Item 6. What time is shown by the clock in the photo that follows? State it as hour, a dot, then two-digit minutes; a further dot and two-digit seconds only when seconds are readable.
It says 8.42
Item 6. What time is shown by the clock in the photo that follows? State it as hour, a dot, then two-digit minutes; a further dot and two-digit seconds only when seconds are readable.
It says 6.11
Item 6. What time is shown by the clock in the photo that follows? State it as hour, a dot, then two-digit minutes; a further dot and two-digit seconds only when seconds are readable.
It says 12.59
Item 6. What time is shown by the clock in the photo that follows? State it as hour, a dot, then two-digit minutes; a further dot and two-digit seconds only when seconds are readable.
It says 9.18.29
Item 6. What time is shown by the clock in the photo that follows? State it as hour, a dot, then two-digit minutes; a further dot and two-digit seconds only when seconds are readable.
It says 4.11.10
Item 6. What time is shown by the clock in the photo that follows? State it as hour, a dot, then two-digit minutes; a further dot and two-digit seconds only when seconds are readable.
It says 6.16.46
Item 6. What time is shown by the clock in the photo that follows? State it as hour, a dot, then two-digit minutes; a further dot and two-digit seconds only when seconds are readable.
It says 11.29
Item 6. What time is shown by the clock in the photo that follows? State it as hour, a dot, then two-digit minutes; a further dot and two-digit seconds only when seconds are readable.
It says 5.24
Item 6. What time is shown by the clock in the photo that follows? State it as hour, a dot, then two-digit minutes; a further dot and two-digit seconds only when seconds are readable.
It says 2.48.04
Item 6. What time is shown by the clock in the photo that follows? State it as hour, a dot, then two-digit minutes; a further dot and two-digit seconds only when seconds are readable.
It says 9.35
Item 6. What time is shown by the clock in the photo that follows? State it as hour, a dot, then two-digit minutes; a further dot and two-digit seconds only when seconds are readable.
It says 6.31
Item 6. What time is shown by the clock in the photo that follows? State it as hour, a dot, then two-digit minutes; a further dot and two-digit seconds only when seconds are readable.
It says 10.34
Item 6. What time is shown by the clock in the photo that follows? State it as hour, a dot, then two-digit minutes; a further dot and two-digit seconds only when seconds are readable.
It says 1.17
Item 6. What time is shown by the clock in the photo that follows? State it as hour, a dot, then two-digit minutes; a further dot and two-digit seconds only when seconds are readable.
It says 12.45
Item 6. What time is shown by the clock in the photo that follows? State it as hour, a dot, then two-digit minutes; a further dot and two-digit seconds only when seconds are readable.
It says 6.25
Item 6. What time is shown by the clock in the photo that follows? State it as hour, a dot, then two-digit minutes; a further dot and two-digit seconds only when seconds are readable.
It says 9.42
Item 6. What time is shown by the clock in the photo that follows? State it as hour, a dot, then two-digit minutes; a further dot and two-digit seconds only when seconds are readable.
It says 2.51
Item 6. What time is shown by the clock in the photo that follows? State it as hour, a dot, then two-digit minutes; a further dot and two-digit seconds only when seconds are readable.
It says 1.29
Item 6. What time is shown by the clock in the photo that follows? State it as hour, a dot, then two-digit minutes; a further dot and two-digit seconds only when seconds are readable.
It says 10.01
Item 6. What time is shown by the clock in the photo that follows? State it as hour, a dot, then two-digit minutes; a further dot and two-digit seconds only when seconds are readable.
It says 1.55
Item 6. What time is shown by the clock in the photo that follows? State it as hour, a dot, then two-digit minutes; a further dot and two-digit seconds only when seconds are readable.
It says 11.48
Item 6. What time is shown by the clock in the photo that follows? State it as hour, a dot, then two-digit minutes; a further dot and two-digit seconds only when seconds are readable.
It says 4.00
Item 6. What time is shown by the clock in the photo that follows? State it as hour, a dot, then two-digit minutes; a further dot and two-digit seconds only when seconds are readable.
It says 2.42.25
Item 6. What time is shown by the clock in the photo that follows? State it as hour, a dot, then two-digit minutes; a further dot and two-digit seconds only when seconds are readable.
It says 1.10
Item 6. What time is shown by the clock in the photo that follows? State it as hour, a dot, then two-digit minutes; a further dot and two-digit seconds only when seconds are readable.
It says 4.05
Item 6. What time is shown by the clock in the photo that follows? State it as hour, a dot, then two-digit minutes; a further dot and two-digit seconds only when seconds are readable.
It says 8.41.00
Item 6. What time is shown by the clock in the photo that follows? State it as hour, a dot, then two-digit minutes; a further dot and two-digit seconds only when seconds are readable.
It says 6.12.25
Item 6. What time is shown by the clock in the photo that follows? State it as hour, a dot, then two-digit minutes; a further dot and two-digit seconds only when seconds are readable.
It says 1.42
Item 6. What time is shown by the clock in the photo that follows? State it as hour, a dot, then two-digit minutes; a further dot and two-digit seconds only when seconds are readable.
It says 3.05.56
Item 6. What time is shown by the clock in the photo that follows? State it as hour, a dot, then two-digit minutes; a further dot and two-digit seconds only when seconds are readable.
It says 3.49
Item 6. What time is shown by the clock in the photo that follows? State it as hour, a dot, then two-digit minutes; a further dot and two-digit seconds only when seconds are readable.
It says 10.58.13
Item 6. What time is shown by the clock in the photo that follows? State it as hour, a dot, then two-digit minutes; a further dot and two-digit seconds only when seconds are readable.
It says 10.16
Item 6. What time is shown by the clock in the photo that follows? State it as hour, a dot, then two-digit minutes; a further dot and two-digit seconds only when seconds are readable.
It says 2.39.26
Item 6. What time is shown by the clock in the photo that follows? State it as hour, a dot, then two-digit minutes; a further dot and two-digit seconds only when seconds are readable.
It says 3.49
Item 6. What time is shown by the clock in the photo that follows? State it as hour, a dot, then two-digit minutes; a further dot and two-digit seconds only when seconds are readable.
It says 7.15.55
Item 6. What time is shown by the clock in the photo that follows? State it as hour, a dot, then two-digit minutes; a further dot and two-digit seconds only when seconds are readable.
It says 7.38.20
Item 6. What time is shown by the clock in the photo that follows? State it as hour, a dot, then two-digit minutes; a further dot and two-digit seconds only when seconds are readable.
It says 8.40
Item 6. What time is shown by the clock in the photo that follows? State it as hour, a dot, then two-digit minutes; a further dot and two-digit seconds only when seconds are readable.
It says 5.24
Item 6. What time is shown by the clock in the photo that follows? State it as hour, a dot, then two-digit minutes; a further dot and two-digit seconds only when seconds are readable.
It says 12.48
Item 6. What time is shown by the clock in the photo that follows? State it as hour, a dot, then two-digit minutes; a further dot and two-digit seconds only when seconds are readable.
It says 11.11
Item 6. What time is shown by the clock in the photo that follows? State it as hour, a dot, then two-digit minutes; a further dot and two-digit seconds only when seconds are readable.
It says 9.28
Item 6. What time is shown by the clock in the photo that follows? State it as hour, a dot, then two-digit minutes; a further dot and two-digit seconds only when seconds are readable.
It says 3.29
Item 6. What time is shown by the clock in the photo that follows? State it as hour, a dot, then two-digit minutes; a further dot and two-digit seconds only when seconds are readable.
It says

_PROBLEM DETAILS_
Rewrite the entries from the first line through the line containing "It says 4.11.10", replacing "readable" with "legible" and leaving everything else unchanged.

_RESULT OF THE TASK_
Item 6. What time is shown by the clock in the photo that follows? State it as hour, a dot, then two-digit minutes; a further dot and two-digit seconds only when seconds are legible.
It says 8.42
Item 6. What time is shown by the clock in the photo that follows? State it as hour, a dot, then two-digit minutes; a further dot and two-digit seconds only when seconds are legible.
It says 6.11
Item 6. What time is shown by the clock in the photo that follows? State it as hour, a dot, then two-digit minutes; a further dot and two-digit seconds only when seconds are legible.
It says 12.59
Item 6. What time is shown by the clock in the photo that follows? State it as hour, a dot, then two-digit minutes; a further dot and two-digit seconds only when seconds are legible.
It says 9.18.29
Item 6. What time is shown by the clock in the photo that follows? State it as hour, a dot, then two-digit minutes; a further dot and two-digit seconds only when seconds are legible.
It says 4.11.10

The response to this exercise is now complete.